Ministro das Finanças diz que resolução do Banif foi "preço menor" a pagar

Ministro das Finanças diz que resolução do Banif foi "preço menor" a pagar

 

Lusa/AO Online   Economia   23 de Dez de 2015, 09:21

O ministro das Finanças disse hoje que a resolução do Banif é o "preço menor" a pagar pelo facto de o atual executivo ter feito em três semanas o que o "anterior governo não fez em três anos".

 

“É o preço a pagar por em três semanas o atual Governo ter de resolver aquilo que o XIX Governo Constitucional não fez em três anos. Ainda assim, é um preço menor”, afirmou Mário Centeno, numa intervenção inicial na discussão na generalidade da proposta de Orçamento Retificativo, que decorre esta manhã no parlamento.
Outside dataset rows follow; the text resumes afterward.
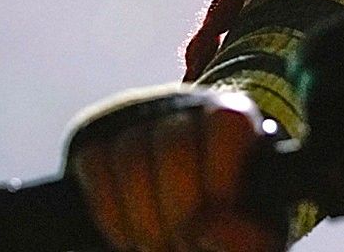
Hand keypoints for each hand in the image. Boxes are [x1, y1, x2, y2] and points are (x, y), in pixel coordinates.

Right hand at [65, 84, 283, 251]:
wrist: (183, 215)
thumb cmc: (225, 219)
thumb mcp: (246, 224)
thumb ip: (248, 234)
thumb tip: (212, 230)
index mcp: (236, 118)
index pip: (226, 122)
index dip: (219, 177)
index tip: (214, 226)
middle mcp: (186, 107)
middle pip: (175, 145)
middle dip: (177, 210)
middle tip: (183, 246)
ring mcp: (138, 116)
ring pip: (130, 155)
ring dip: (142, 217)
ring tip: (158, 247)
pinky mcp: (98, 134)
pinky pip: (95, 160)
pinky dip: (109, 210)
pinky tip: (128, 237)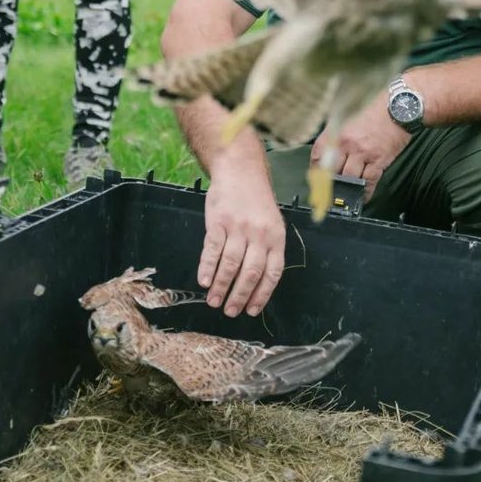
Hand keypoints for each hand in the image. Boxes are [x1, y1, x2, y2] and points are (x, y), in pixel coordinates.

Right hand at [197, 165, 285, 317]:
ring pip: (230, 265)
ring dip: (221, 287)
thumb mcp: (272, 222)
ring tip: (214, 302)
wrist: (240, 170)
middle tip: (231, 311)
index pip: (272, 273)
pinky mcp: (218, 222)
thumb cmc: (256, 200)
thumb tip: (258, 282)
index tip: (252, 310)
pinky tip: (204, 282)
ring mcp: (238, 228)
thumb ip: (267, 248)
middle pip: (250, 273)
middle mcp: (259, 234)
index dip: (262, 294)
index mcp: (276, 237)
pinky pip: (212, 250)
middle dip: (240, 296)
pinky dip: (207, 268)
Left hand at [311, 94, 410, 199]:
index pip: (318, 158)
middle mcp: (346, 143)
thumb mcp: (346, 117)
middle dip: (330, 184)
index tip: (317, 181)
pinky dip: (365, 192)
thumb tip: (327, 155)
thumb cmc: (372, 109)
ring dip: (347, 188)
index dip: (316, 173)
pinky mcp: (379, 160)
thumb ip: (334, 135)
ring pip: (349, 179)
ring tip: (346, 194)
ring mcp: (363, 153)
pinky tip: (363, 197)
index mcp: (335, 131)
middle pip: (331, 172)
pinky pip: (369, 181)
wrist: (398, 106)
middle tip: (329, 193)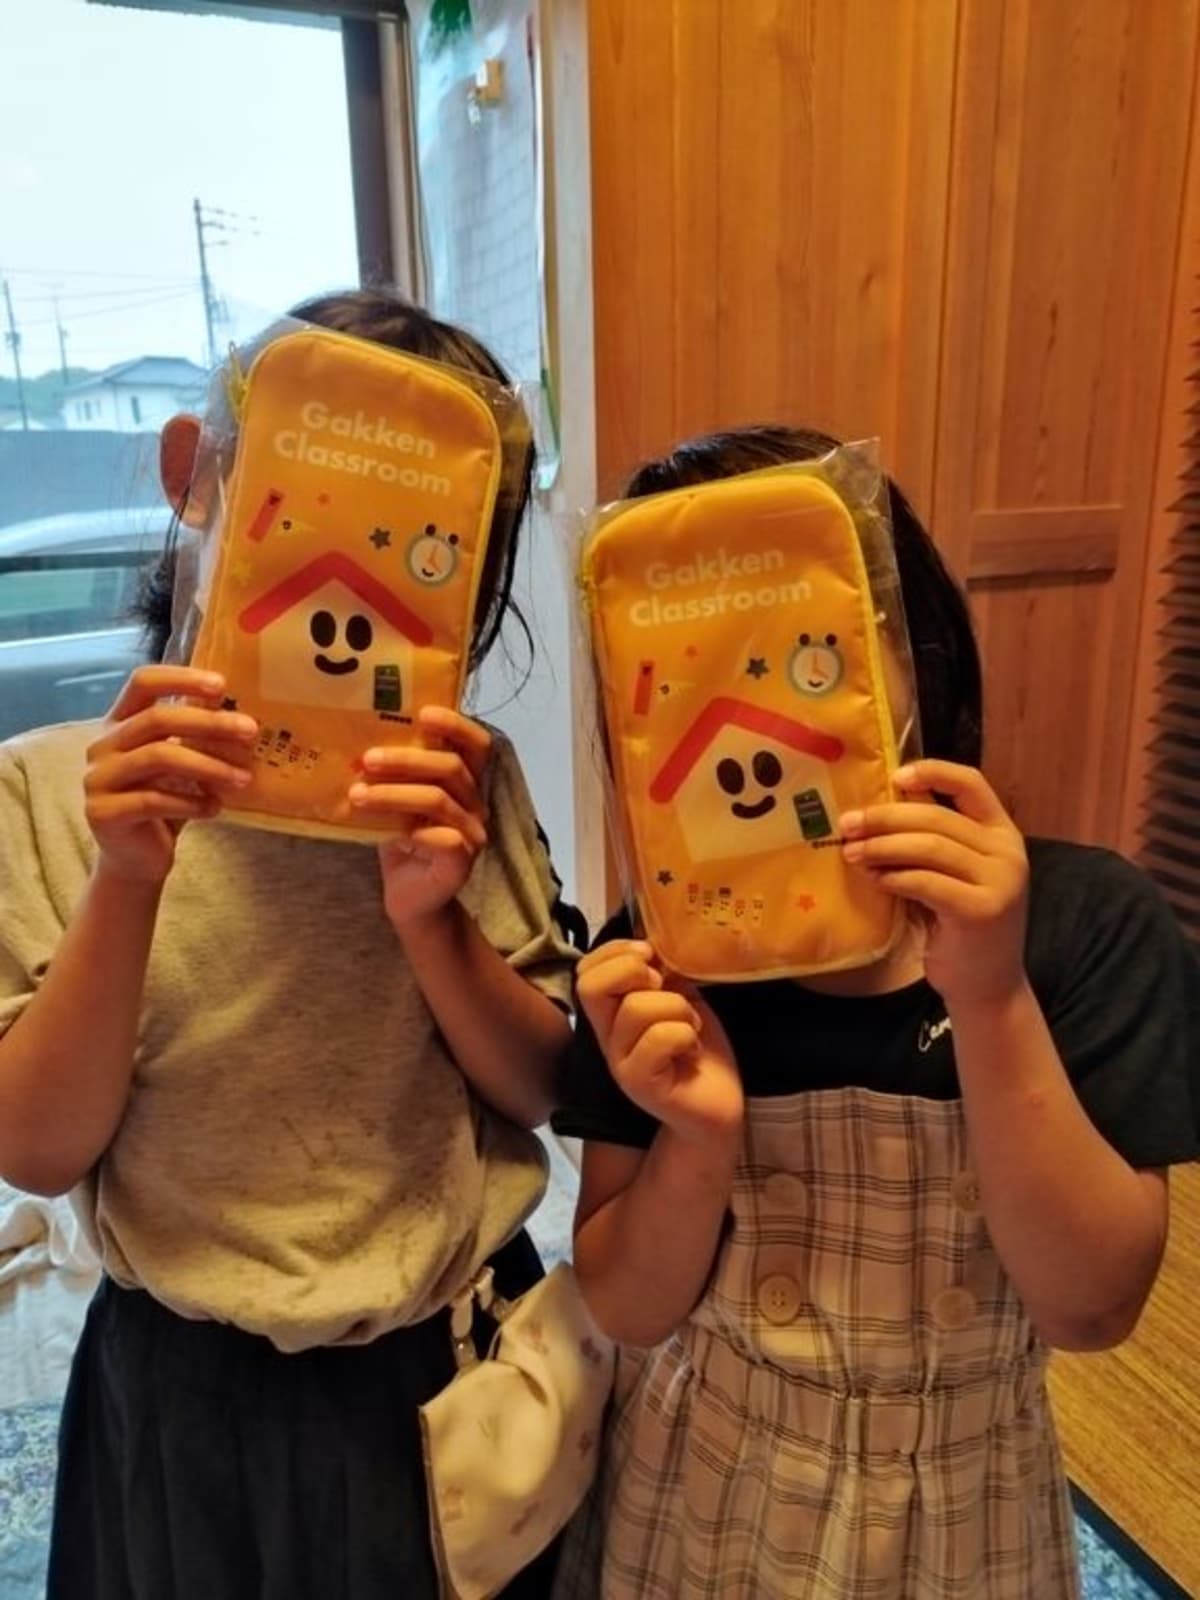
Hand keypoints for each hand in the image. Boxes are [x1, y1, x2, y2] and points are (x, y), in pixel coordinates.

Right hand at [84, 666, 257, 886]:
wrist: (136, 858)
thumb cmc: (164, 802)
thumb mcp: (180, 764)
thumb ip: (196, 738)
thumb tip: (243, 714)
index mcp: (119, 723)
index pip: (142, 683)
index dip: (180, 678)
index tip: (222, 685)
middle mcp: (102, 745)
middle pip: (157, 719)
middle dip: (209, 723)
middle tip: (250, 731)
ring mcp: (97, 778)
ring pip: (158, 758)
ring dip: (209, 766)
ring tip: (243, 779)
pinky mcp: (102, 812)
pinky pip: (154, 800)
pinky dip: (191, 802)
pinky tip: (215, 808)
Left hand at [353, 707, 490, 929]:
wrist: (408, 898)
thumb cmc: (400, 841)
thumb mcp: (394, 800)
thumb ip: (390, 774)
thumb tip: (353, 739)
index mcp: (464, 782)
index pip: (477, 745)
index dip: (456, 725)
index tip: (423, 713)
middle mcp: (475, 804)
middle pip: (452, 768)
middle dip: (406, 759)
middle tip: (366, 759)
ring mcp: (472, 834)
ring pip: (439, 800)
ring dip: (393, 794)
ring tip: (356, 794)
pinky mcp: (462, 863)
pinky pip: (446, 839)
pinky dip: (415, 832)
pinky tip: (387, 833)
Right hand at [576, 940, 743, 1146]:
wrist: (718, 1106)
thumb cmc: (697, 1049)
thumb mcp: (679, 997)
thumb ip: (661, 973)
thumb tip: (651, 938)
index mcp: (612, 1013)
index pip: (585, 970)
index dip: (616, 950)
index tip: (651, 954)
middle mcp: (607, 1037)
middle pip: (591, 985)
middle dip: (635, 972)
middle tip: (665, 988)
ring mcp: (619, 1062)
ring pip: (637, 1007)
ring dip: (677, 1008)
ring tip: (690, 1027)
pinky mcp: (639, 1084)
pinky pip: (660, 1037)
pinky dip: (686, 1034)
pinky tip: (692, 1051)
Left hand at [840, 760, 1028, 1009]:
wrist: (986, 985)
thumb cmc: (957, 925)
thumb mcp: (948, 872)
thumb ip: (930, 837)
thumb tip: (883, 799)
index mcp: (1002, 833)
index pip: (972, 783)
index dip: (932, 771)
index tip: (893, 776)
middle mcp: (1008, 852)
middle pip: (938, 817)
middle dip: (885, 818)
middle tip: (847, 825)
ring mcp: (1000, 881)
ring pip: (930, 847)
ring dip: (883, 847)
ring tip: (852, 853)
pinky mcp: (981, 910)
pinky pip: (927, 882)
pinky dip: (895, 877)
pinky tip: (875, 879)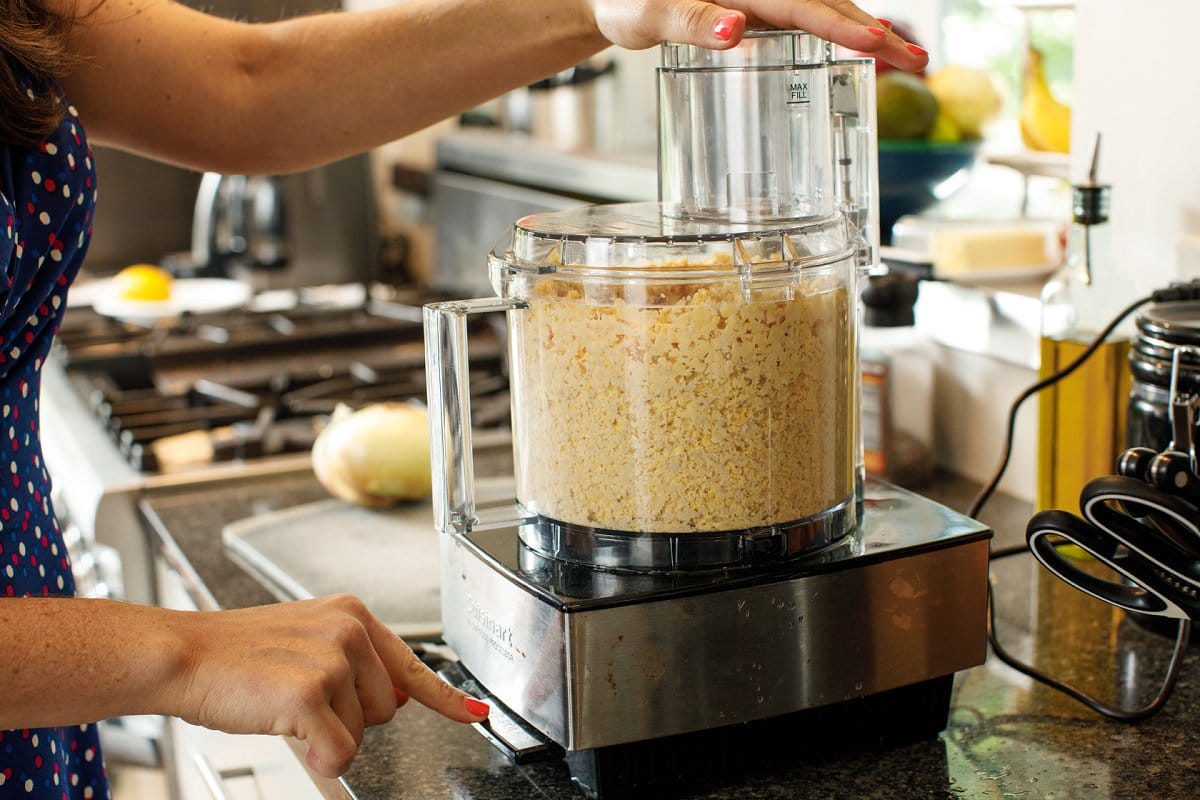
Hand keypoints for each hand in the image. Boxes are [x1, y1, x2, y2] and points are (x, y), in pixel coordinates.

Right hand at [165, 595, 487, 777]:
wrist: (184, 655)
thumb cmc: (236, 654)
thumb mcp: (306, 644)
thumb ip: (355, 665)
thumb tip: (397, 696)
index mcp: (351, 615)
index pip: (412, 663)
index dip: (446, 697)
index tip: (474, 714)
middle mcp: (349, 630)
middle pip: (387, 708)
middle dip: (349, 716)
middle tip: (301, 698)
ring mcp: (333, 659)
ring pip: (363, 731)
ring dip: (328, 732)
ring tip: (286, 704)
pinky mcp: (311, 691)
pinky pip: (340, 750)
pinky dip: (318, 754)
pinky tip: (289, 730)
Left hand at [588, 0, 926, 71]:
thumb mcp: (644, 14)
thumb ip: (689, 19)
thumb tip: (736, 28)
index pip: (798, 3)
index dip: (839, 25)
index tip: (875, 42)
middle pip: (825, 1)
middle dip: (873, 31)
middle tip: (917, 60)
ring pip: (823, 5)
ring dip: (865, 30)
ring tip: (906, 57)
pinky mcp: (757, 2)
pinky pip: (805, 13)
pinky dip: (838, 28)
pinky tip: (863, 44)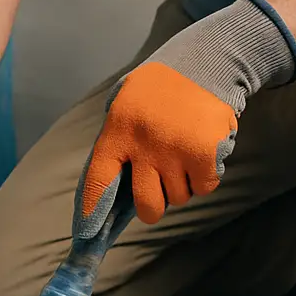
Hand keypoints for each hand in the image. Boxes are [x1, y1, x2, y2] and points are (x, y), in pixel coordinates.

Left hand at [77, 0, 295, 227]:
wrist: (206, 61)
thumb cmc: (160, 89)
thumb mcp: (126, 106)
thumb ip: (119, 144)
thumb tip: (112, 192)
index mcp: (117, 130)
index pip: (99, 179)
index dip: (93, 210)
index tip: (90, 233)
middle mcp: (143, 145)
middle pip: (147, 205)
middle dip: (154, 206)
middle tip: (160, 189)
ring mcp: (174, 151)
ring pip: (179, 197)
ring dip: (183, 183)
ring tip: (183, 152)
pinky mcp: (204, 154)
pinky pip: (204, 187)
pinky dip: (206, 176)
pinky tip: (202, 151)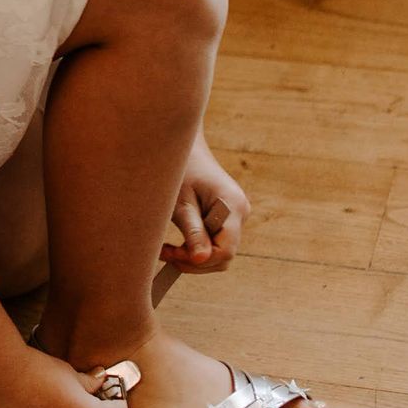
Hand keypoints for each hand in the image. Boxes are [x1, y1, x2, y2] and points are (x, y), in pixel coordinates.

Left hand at [162, 139, 249, 273]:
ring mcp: (236, 214)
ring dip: (194, 256)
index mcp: (233, 206)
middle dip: (195, 261)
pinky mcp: (227, 216)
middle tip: (166, 253)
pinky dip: (197, 246)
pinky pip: (216, 242)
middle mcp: (241, 212)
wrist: (184, 147)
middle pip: (224, 255)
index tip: (173, 254)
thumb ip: (193, 231)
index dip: (200, 260)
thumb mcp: (181, 202)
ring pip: (220, 251)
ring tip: (168, 248)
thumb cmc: (180, 170)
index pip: (225, 250)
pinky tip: (177, 244)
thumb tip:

A proposta de Orçamento Retificativo foi aprovada na segunda-feira em Conselho de Ministros, na sequência do resgate ao Banif, anunciado no domingo à noite e que passa pela aplicação de uma medida de resolução ao banco e pela venda de parte da atividade deste ao Santander Totta, numa operação que envolve um apoio público estimado em 2.255 milhões de euros.

Mário Centeno disse que, à data, essa foi “a única alternativa viável no contexto regulatório presente”.

Na intervenção, Mário Centeno lembrou os vários passos do atual Governo desde que se “viu confrontado com a urgência do problema Banif”.

Para o Governo, disse, “a solução a evitar sempre foi a liquidação”, uma vez que a concretização de propostas de compra demonstrou que “não existia possibilidade de venda voluntária”.

Todas as propostas de compra do banco, acrescentou, “implicavam a ajuda de Estado adicional”.

Por outro lado, o governante lembrou decisões europeias na semana passada que reduziram as opções disponíveis: uma do Mecanismo Único de Supervisão (SSM, na sigla inglesa), que “não concedeu licença ao banco de transição no contexto de resolução”, e uma do Banco Central Europeu (BCE), que retirou o estatuto de contraparte ao Banif.

“Chegámos assim a dia 19, sábado, para a venda do negócio bancário do Banif. O resultado desta venda é o que justifica o Orçamento do Estado retificativo que aqui apresentamos”, disse Mário Centeno.

O ministro das Finanças explicou que “as condições de venda conduzem ao aumento do montante total das despesas do programa orçamental constante desse documento e um crescimento dos limites de endividamento líquido fixados no Orçamento do Estado para 2015”.